Wow...nice discussion!
So, my therapist has explicitly said -- repeatedly -- that the relationship with her is / should be key to my 'healing'. And, that while everyone may not need it, given my particular set of issues, she believes it's the relationship that'll matter. She brings up the relationship with her no matter what other relationships I'm talking about (friends, family, lovers etc) and asks how that particular stuff I'm talking about would apply in my relationship to her. She's also repeatedly questioned as to how I can't seem to see that she cares beyond her professional competence -- it seems to be one of her pet peeves with me.
Having said that, in my not-so-humble opinion, she has SUCKED at dealing with ruptures (fitting the definition lolagrace provided earlier)-- and yes, she has used the word ruptures and like Unaluna's T, has mentioned that it's repair that's important and not the ruptures themselves. Except I don't feel like any one of our ruptures -- of which there have been two major ones and plenty of not-so-minor and minor ones -- have ever been resolved.

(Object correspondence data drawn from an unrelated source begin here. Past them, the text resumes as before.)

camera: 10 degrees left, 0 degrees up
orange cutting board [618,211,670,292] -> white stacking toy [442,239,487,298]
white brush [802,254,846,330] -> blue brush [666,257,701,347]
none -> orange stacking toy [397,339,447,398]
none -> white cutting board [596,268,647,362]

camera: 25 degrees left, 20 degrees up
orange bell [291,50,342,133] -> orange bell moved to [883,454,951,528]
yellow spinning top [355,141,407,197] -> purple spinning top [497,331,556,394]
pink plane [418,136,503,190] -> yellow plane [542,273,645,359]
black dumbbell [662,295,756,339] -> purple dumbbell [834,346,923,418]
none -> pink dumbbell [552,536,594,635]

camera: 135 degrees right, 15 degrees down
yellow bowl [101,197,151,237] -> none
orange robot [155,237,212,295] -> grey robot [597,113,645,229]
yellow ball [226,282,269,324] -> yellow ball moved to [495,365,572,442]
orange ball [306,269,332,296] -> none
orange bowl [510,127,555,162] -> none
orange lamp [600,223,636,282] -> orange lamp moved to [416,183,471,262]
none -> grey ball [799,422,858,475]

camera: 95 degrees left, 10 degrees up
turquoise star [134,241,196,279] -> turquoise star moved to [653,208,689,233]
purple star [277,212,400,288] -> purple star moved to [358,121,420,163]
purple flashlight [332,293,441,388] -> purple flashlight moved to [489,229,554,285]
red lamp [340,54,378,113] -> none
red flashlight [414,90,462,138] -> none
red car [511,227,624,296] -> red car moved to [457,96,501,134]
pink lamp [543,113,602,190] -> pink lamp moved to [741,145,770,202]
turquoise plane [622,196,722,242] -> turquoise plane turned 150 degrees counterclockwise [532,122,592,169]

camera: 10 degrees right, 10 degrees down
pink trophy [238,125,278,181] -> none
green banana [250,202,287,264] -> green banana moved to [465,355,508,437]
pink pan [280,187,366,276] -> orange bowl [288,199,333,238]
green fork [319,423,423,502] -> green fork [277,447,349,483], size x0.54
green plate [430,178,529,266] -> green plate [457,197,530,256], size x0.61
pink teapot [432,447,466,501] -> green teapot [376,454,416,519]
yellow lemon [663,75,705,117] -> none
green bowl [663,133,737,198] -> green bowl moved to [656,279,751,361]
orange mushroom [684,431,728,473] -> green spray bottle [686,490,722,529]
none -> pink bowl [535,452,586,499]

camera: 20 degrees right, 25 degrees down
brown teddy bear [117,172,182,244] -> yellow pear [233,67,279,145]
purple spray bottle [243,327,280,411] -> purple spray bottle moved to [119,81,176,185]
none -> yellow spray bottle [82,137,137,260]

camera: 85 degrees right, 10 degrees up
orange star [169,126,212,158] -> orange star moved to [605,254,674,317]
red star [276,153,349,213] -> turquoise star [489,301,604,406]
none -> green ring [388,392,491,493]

I have brought them in the session itself + the next session + in the next few sessions + much later and to no avail. Her response is either silence or blaming it on my mother or total memory loss ('Can you jog my memory about what happened?' even thought it was the previous session and her memory's pretty solid in general). And, nothing ever changes really.
So, yeah. I have no idea what to make of it.
In terms of the articles about ruptures etc -- the couple I've read actually fit parts of what both lolagrace and stopdog mentioned. So, therapists did mention more ruptures but they also rated the alliance much higher than clients did. Then again, I have not by any means done any serious lit search on it -- so, can't really speak to it.
Personally, my experience is somewhat similar to ruh roh's -- T doesn't think there are any ruptures when I actually say I'm upset etc and it ends up going absolutely nowhere.
At this point, it's not even about my hurt feelings or anything related to my emotions. I have begun to wonder if it's a matter of skill / competence with her after all -- in general, as well, I think I used to tend to primarily give importance to how I felt when ruptures happened but more and more, I'm beginning to think that regardless of any emotions involved on the part of either the T or the client or even the strength of the therapeutic alliance, it's just skill and experience of the T that matters in how they handle ruptures......or, maybe not.
To sum up, this stuff drives me crazy -- it feels like it's a part of Therapy 101 and I can't believe that my T who is otherwise rather insightful and has helped me in measurable ways, keeps f-ing up on something so basic. It's mind-boggling honestly. With a T who generally sucked, I would have no trouble believing that they also f-up how they handle ruptures. But, I truly can't understand how someone who otherwise knows their stuff, can falter repeatedly in this rather basic aspect.